## WHAT IS EXPECTED
Rewrite every line in the records below as a JSON list of strings, one string per line, leaving out blank lines.

## DATA FOR PROCESSING
- - - - -
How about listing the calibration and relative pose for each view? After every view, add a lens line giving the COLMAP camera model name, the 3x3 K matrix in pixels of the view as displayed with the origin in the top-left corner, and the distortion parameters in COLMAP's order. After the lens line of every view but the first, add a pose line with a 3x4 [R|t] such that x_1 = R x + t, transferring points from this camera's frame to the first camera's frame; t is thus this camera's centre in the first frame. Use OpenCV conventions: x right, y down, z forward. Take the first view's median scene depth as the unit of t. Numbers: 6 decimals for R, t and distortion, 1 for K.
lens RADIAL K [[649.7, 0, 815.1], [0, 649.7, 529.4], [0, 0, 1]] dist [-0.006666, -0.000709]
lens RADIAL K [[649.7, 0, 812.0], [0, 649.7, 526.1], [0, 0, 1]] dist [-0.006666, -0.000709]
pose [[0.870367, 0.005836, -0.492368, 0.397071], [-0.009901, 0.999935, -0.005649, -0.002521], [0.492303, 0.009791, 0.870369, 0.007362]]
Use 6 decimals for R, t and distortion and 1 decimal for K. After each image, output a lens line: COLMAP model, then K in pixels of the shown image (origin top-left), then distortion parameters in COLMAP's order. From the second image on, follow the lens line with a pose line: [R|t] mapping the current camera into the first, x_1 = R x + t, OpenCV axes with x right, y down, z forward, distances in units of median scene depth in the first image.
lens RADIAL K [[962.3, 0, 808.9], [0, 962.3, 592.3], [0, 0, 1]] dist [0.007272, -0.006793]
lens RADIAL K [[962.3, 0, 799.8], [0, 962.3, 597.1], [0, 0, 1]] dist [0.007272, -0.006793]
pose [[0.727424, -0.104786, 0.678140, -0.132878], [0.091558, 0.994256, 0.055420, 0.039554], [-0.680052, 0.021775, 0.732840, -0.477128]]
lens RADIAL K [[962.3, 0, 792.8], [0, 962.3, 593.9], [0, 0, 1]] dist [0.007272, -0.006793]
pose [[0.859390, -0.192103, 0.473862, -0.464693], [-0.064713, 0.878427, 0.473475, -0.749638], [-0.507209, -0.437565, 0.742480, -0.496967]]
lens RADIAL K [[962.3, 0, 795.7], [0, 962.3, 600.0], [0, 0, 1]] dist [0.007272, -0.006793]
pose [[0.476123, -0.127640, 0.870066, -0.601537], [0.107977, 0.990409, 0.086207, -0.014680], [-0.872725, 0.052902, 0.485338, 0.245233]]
- - - - -
## TASK RESULT
[
  "How about listing the calibration and relative pose for each view? After every view, add a lens line giving the COLMAP camera model name, the 3x3 K matrix in pixels of the view as displayed with the origin in the top-left corner, and the distortion parameters in COLMAP's order. After the lens line of every view but the first, add a pose line with a 3x4 [R|t] such that x_1 = R x + t, transferring points from this camera's frame to the first camera's frame; t is thus this camera's centre in the first frame. Use OpenCV conventions: x right, y down, z forward. Take the first view's median scene depth as the unit of t. Numbers: 6 decimals for R, t and distortion, 1 for K.",
  "lens RADIAL K [[649.7, 0, 815.1], [0, 649.7, 529.4], [0, 0, 1]] dist [-0.006666, -0.000709]",
  "lens RADIAL K [[649.7, 0, 812.0], [0, 649.7, 526.1], [0, 0, 1]] dist [-0.006666, -0.000709]",
  "pose [[0.870367, 0.005836, -0.492368, 0.397071], [-0.009901, 0.999935, -0.005649, -0.002521], [0.492303, 0.009791, 0.870369, 0.007362]]",
  "Use 6 decimals for R, t and distortion and 1 decimal for K. After each image, output a lens line: COLMAP model, then K in pixels of the shown image (origin top-left), then distortion parameters in COLMAP's order. From the second image on, follow the lens line with a pose line: [R|t] mapping the current camera into the first, x_1 = R x + t, OpenCV axes with x right, y down, z forward, distances in units of median scene depth in the first image.",
  "lens RADIAL K [[962.3, 0, 808.9], [0, 962.3, 592.3], [0, 0, 1]] dist [0.007272, -0.006793]",
  "lens RADIAL K [[962.3, 0, 799.8], [0, 962.3, 597.1], [0, 0, 1]] dist [0.007272, -0.006793]",
  "pose [[0.727424, -0.104786, 0.678140, -0.132878], [0.091558, 0.994256, 0.055420, 0.039554], [-0.680052, 0.021775, 0.732840, -0.477128]]",
  "lens RADIAL K [[962.3, 0, 792.8], [0, 962.3, 593.9], [0, 0, 1]] dist [0.007272, -0.006793]",
  "pose [[0.859390, -0.192103, 0.473862, -0.464693], [-0.064713, 0.878427, 0.473475, -0.749638], [-0.507209, -0.437565, 0.742480, -0.496967]]",
  "lens RADIAL K [[962.3, 0, 795.7], [0, 962.3, 600.0], [0, 0, 1]] dist [0.007272, -0.006793]",
  "pose [[0.476123, -0.127640, 0.870066, -0.601537], [0.107977, 0.990409, 0.086207, -0.014680], [-0.872725, 0.052902, 0.485338, 0.245233]]"
]